Force.com provide multilayered approach of data security. Each layer secure data using a different approach.
Object Level – security provided by Profiles and Permission-sets.
A profile in Force.com is a metadata used to group users with common data access requirements. It contains a set of permissions for every object defined in the Force.com organization. These permissions determine whether users belonging to the profile are authorized to read, create, edit, and delete records of each object. Also within the profile are rules determining access to individual fields of an object.
Fields can be hidden entirely or defined as read-only directly in the profile or in page layouts.
Permission sets contain the same permission-related metadata as profiles, but a user can be assigned to many of them at once. In contrast, a user is assigned to a single profile at a time. Permission sets are generally used to override profiles on an individual user basis.

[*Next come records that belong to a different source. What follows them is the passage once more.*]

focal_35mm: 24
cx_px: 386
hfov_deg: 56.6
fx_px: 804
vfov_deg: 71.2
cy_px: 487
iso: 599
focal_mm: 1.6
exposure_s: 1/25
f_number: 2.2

Record-level security is layered on top of object-level security. It further restricts access to data based on the concept of record ownership. But it can never override object-level security. Organization-wide defaults define the default, most restrictive sharing behavior of each object, and sharing reasons create exceptions to this default behavior, granting access to specific groups of users.
- Object Permissions – ensures the requesting user is authorized by its profile to take desired action on the object.

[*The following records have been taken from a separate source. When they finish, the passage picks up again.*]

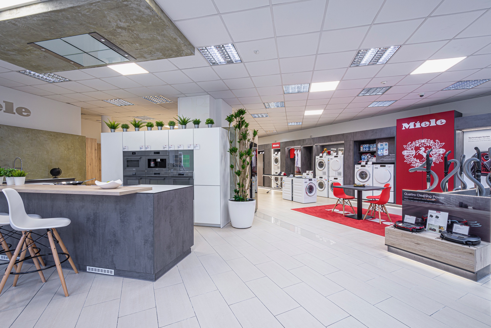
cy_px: 164
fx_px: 205
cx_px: 246
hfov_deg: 100.4
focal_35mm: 15
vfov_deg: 77.3
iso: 100
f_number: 8
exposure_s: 1/3
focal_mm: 10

- Field Permissions – You can restrict access to certain fields, even if a user has access to the object. The requesting user’s profile determine whether fields are included in the request are read-only or hidden.

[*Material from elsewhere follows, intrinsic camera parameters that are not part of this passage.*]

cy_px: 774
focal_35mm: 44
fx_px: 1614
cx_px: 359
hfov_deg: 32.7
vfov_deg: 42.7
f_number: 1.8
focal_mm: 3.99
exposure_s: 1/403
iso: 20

- Org Wide Default(OWD) – OWD specify the default level of access users have to each others’ records. You use org-wide sharing settings to lock down your data to the most restrictive level, and then use the other record-level security and sharing tools to selectively give access to other users.
These defaults designate records of each object as private, public with Read and Write access, or public with read-only access.
- Role hierarchies – give access for users higher in the hierarchy to all records owned by users below them in the hierarchy. Role hierarchies don’t have to match your organization chart exactly. Instead, each role in the hierarchy should represent a level of data access that a user or group of users needs.
- Sharing rules – are automatic exceptions to organization-wide defaults for particular groups of users, so they can get to records they don’t own or can’t normally see. Sharing rules, like role hierarchies, are only used to give additional users access to records. They can’t be stricter than your organization-wide default settings.
- Manual sharing allows owners of particular records to share them with other users. Although manual sharing isn’t automated like org-wide sharing settings, role hierarchies, or sharing rules, it can be useful in some situations, such as when a recruiter going on vacation needs to temporarily assign ownership of a job application to someone else.
4. Sharing reasons – Sharing reasons override the organization-wide defaults. The owner of the requested record is matched against a list of sharing reasons relevant to its group affiliation. If a sharing reason is found, access is granted. Groups are defined as simple lists of users and other groups or as a hierarchy, allowing permissions of subordinates to be inherited by their superiors.